The story feels like it’s ours to tell because he’s shared it with us the same way he’s shared his emotions on the court and his thoughts in media scrums off of it. Nothing is hidden. He’s raw.
That vulnerability was twisted in a way that it was never supposed to be twisted on a basketball court. The low points are supposed to be missed shots and losses. Battey’s over-feeling heart wasn’t ever supposed to know he was one-half of a collision that caused the scary scene Saturday we saw night.
But what makes Evan Battey who he is, is that he didn’t shut his emotions out. He didn’t suck it up for the sake of sucking it up. That would be ingenuine. He was upset, so he cried, even when he was running up and down the court.
A team’s emotional leader doesn’t shut out emotions just because they aren’t the ones he wants to be feeling.
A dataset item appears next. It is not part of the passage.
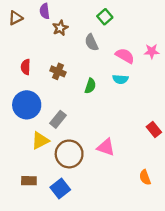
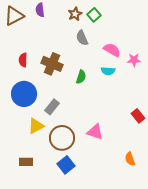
brown triangle: (16, 18) -> (14, 16), size x1.5
brown star: (60, 28) -> (75, 14), moved
pink star: (152, 51) -> (134, 60), moved
brown cross: (58, 71) -> (52, 64), size x1.5
blue square: (60, 189) -> (66, 165), moved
And his emotions didn’t hold him back. In the same way that Battey seems to produce in the biggest moments when the crowd is supporting him the way it can only support him, Battey produced when he felt pain only a heart as big as his can feel, Saturday night. With tears in his eyes, Battey scored seven more points on four shots and dropped a pair of dimes.
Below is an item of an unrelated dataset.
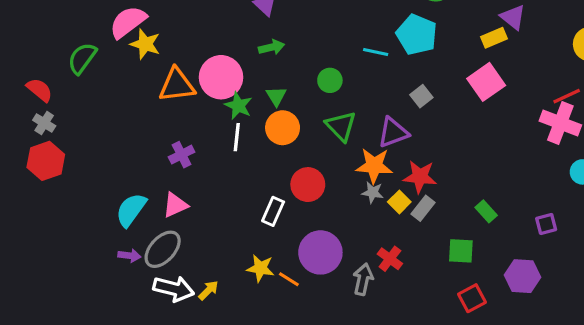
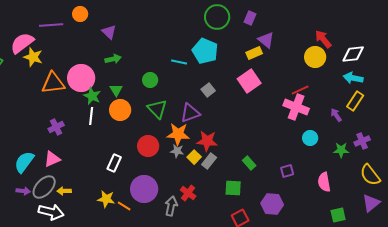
red circle: (308, 185) -> (148, 146), moved
yellow arrow: (208, 290) -> (64, 191), moved, turned -136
“I don’t know how we played when I went into the locker room. I don’t know how Stanford played,” Battey said.”But I know how I played, and I played for Oscar.”
Twenty years from now, when it comes time to explain what Evan Battey meant to the Colorado Buffaloes to the next generation of Buff Nation, start by setting the tape from Saturday’s game to the 16:35 mark in the second half and pressing play.